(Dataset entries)
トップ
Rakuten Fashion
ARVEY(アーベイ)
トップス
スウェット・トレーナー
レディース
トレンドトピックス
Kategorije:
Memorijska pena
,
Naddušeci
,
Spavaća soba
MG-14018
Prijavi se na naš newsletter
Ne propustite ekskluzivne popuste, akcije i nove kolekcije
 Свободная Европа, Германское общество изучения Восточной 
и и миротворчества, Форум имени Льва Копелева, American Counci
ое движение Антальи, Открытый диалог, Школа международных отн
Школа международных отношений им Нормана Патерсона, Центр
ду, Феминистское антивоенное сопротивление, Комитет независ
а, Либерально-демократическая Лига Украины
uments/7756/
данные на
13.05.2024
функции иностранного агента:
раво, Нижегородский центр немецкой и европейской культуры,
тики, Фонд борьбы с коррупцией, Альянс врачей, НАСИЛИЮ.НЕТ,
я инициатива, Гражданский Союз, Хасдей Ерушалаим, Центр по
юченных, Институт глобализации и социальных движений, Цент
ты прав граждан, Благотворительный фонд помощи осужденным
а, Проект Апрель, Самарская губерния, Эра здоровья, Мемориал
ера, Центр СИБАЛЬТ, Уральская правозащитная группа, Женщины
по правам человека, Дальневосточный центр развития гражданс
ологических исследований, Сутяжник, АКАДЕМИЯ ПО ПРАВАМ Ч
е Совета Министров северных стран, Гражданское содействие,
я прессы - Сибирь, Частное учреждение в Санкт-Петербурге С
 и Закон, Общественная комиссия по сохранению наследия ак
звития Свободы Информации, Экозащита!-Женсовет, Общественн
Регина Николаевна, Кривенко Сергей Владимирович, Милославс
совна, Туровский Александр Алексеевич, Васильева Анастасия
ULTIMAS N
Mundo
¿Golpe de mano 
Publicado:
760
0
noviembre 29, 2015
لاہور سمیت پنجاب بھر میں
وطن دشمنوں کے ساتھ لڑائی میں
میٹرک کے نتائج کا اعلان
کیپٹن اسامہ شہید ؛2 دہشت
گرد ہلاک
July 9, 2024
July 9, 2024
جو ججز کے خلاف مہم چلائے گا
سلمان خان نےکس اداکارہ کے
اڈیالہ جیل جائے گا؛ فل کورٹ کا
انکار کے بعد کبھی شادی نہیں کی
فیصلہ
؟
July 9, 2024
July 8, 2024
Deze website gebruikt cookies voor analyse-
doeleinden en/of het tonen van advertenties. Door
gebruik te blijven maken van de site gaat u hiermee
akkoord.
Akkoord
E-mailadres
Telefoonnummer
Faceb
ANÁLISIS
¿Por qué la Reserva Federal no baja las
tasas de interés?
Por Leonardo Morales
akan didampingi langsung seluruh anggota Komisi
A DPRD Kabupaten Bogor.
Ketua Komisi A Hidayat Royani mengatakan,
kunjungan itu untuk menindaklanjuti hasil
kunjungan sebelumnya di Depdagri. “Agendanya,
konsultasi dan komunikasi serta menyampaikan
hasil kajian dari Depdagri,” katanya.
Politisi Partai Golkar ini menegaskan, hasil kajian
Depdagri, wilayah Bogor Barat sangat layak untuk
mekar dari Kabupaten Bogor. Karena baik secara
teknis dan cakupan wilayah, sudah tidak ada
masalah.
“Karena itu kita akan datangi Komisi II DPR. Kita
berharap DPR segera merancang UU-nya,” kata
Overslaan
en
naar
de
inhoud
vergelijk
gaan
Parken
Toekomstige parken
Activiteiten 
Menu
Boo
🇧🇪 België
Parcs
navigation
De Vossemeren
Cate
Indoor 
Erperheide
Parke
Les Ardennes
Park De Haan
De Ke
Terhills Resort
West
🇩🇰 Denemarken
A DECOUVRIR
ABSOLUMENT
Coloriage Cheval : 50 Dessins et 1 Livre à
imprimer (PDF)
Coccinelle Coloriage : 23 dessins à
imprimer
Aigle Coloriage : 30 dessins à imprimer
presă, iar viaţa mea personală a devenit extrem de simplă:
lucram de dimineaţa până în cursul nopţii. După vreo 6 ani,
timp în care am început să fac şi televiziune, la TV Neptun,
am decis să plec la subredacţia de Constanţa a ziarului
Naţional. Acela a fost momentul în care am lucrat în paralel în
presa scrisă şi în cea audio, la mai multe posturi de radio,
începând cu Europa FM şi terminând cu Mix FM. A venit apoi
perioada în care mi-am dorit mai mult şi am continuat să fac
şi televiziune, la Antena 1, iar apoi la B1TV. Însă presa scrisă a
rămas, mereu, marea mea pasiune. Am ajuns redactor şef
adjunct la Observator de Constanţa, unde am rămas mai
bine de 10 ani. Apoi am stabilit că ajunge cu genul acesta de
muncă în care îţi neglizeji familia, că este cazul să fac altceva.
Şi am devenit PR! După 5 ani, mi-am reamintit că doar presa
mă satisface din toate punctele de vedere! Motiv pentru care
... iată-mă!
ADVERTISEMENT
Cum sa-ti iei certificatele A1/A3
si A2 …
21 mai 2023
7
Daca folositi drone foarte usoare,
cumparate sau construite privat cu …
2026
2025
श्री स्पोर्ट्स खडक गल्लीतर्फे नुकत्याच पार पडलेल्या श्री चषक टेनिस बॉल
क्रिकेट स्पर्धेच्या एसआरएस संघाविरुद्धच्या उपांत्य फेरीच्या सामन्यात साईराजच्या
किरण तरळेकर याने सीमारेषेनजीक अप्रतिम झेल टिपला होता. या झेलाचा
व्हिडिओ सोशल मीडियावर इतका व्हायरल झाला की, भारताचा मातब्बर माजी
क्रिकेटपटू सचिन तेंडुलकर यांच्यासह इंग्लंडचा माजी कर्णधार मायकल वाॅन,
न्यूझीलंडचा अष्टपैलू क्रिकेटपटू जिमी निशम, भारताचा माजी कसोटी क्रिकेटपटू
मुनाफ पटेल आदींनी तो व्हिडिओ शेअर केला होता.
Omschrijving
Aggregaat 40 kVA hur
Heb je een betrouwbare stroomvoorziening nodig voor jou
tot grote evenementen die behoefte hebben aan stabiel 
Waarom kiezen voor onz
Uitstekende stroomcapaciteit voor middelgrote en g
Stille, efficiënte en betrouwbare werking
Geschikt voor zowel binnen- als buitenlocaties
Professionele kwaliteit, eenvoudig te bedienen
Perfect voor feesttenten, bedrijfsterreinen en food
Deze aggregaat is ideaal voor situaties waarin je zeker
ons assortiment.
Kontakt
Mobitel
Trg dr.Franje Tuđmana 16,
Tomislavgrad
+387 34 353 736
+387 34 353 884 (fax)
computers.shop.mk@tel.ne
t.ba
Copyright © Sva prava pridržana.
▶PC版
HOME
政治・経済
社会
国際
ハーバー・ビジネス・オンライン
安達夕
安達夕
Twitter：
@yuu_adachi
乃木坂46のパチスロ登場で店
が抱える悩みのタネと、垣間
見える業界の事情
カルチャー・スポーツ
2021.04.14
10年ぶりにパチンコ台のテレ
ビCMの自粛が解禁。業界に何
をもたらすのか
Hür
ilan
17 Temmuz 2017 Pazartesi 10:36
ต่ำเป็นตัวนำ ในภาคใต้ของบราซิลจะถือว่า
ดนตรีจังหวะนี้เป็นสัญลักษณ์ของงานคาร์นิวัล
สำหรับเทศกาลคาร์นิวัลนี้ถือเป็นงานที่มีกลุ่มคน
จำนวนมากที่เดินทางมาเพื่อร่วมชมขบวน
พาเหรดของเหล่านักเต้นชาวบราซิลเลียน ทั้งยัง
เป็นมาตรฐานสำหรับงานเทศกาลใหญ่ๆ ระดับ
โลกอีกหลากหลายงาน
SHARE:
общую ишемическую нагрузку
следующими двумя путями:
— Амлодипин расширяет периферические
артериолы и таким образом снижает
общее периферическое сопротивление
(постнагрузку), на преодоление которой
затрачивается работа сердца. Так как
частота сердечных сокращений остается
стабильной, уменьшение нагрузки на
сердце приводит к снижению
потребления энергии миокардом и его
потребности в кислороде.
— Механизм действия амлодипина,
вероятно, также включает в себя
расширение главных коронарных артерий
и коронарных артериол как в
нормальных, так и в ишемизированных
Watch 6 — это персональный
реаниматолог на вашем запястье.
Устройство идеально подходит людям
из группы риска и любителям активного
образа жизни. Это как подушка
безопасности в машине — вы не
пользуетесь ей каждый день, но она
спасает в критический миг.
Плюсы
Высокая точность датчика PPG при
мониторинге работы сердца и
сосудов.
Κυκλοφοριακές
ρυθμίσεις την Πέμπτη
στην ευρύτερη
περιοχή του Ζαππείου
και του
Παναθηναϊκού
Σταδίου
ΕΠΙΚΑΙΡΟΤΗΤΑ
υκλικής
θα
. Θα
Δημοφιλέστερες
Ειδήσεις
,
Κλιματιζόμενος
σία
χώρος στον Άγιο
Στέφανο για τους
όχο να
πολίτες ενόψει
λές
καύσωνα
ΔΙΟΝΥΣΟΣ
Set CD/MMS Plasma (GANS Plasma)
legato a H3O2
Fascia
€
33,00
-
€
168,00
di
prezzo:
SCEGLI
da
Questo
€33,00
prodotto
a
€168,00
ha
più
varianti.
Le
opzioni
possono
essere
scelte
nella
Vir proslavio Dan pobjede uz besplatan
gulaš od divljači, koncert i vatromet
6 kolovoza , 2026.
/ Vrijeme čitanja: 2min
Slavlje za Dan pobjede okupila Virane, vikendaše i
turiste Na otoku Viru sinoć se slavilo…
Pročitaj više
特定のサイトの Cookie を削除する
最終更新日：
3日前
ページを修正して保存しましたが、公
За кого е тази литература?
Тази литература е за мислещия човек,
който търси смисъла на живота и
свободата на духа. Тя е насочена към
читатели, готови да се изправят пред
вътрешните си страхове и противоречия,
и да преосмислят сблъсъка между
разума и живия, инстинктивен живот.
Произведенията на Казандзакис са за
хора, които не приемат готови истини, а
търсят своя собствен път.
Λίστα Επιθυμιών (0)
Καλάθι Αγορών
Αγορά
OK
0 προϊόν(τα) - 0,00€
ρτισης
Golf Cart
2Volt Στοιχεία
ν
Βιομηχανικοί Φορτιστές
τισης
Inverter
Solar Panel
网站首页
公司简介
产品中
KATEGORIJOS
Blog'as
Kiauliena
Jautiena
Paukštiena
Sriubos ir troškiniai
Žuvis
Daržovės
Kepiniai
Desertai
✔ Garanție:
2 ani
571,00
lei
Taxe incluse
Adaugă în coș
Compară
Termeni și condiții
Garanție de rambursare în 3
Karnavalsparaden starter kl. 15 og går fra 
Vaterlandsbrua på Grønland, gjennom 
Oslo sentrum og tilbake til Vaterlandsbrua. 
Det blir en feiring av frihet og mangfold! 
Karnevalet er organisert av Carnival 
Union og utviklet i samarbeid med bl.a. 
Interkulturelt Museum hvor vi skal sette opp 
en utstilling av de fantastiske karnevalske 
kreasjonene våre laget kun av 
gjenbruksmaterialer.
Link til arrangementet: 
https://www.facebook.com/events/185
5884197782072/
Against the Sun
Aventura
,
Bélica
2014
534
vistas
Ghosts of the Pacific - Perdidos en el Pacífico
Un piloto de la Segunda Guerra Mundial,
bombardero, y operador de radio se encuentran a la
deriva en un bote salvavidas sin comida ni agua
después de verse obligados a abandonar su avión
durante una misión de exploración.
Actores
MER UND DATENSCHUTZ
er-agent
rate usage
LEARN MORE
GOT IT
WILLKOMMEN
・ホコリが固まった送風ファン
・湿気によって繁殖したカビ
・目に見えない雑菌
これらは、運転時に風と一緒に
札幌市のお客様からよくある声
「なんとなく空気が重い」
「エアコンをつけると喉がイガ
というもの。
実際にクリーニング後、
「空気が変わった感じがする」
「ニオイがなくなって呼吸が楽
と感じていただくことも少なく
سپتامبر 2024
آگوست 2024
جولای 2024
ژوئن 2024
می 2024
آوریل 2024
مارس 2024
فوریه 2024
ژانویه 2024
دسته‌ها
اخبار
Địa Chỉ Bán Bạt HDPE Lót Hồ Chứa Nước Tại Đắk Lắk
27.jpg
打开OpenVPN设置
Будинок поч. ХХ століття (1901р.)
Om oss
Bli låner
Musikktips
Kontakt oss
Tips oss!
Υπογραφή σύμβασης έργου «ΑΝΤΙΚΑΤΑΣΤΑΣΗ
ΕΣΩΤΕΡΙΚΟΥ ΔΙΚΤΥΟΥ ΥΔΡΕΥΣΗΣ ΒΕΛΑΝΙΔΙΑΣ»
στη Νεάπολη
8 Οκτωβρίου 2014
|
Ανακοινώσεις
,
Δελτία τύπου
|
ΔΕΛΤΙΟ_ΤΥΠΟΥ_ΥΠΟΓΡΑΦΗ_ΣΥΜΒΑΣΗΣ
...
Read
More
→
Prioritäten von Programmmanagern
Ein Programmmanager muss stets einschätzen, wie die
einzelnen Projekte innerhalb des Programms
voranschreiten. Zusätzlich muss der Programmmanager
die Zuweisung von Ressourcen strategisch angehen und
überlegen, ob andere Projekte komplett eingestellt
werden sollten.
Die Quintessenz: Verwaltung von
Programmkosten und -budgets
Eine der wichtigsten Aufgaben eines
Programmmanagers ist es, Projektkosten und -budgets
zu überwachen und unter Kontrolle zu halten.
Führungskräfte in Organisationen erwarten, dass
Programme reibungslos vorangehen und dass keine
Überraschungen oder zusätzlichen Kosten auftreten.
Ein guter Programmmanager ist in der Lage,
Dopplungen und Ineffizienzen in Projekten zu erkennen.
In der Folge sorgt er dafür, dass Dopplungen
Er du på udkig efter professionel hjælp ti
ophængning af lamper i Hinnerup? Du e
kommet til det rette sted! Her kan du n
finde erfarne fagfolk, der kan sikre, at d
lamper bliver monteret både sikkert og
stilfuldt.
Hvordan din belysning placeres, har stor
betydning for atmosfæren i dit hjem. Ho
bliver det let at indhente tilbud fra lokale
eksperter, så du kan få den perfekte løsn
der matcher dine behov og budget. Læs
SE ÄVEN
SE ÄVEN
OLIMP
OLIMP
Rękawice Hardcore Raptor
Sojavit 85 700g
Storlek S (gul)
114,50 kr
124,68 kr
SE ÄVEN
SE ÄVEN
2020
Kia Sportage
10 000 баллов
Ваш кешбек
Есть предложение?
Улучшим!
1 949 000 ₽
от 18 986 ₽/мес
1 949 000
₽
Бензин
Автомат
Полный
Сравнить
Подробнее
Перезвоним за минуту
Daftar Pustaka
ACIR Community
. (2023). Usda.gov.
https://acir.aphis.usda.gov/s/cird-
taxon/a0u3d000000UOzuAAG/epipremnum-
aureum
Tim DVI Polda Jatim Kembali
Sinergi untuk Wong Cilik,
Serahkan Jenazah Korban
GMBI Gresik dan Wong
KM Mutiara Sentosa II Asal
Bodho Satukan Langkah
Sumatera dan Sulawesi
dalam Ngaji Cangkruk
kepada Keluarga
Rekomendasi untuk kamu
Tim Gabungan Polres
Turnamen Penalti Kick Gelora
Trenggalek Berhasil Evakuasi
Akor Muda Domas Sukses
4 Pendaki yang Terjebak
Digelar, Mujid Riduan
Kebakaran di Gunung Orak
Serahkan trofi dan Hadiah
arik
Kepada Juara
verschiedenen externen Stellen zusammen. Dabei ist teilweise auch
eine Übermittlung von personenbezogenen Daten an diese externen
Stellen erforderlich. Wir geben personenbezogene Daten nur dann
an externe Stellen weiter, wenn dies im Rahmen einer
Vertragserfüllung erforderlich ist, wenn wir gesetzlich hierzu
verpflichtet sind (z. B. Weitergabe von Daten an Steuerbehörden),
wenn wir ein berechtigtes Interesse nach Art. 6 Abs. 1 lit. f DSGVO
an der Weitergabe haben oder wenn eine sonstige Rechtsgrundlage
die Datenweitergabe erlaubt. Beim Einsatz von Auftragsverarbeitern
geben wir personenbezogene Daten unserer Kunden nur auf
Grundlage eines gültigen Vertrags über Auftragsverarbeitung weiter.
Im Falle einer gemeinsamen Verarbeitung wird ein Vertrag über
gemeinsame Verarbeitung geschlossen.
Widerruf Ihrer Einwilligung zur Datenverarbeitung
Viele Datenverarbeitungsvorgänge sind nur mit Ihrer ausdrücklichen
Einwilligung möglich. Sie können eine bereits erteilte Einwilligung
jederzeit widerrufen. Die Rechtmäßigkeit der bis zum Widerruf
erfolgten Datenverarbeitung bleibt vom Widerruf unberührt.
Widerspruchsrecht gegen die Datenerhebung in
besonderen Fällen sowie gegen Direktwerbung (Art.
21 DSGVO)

**About this exercise**: Print the lines above from the one with "Politisi Partai Golkar" through the one with "perioada în care", both included, exactly as written and nothing more.

**Exercise answer**:
Politisi Partai Golkar ini menegaskan, hasil kajian
Depdagri, wilayah Bogor Barat sangat layak untuk
mekar dari Kabupaten Bogor. Karena baik secara
teknis dan cakupan wilayah, sudah tidak ada
masalah.
“Karena itu kita akan datangi Komisi II DPR. Kita
berharap DPR segera merancang UU-nya,” kata
Overslaan
en
naar
de
inhoud
vergelijk
gaan
Parken
Toekomstige parken
Activiteiten 
Menu
Boo
🇧🇪 België
Parcs
navigation
De Vossemeren
Cate
Indoor 
Erperheide
Parke
Les Ardennes
Park De Haan
De Ke
Terhills Resort
West
🇩🇰 Denemarken
A DECOUVRIR
ABSOLUMENT
Coloriage Cheval : 50 Dessins et 1 Livre à
imprimer (PDF)
Coccinelle Coloriage : 23 dessins à
imprimer
Aigle Coloriage : 30 dessins à imprimer
presă, iar viaţa mea personală a devenit extrem de simplă:
lucram de dimineaţa până în cursul nopţii. După vreo 6 ani,
timp în care am început să fac şi televiziune, la TV Neptun,
am decis să plec la subredacţia de Constanţa a ziarului
Naţional. Acela a fost momentul în care am lucrat în paralel în
presa scrisă şi în cea audio, la mai multe posturi de radio,
începând cu Europa FM şi terminând cu Mix FM. A venit apoi
perioada în care mi-am dorit mai mult şi am continuat să fac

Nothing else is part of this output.